Find "Mind Foundation in" in the data below; transcribe the line it appears on and each line after it, exactly, to the end, and nothing else.

Stored data entries:

= Beginning of Section =

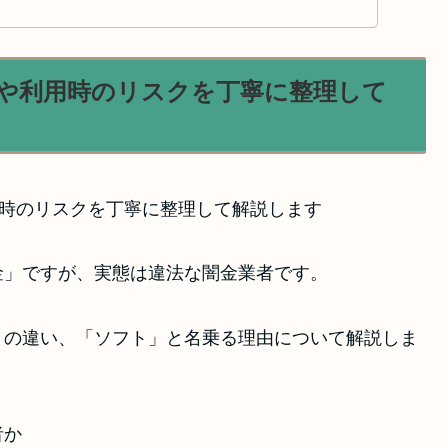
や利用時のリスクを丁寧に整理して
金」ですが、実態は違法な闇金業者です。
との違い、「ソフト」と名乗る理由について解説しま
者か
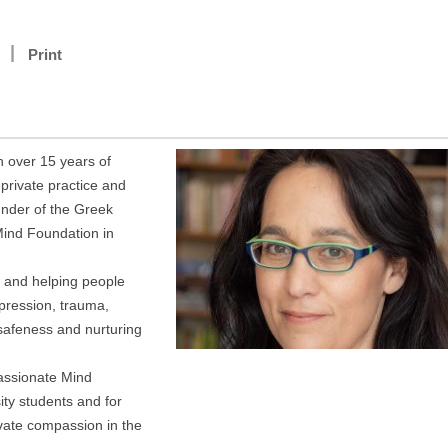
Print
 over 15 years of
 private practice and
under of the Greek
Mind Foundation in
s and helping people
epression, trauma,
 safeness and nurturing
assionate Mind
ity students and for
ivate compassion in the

= End of Section =

EXERCISE RESULT:
Mind Foundation in
s and helping people
epression, trauma,
 safeness and nurturing
assionate Mind
ity students and for
ivate compassion in the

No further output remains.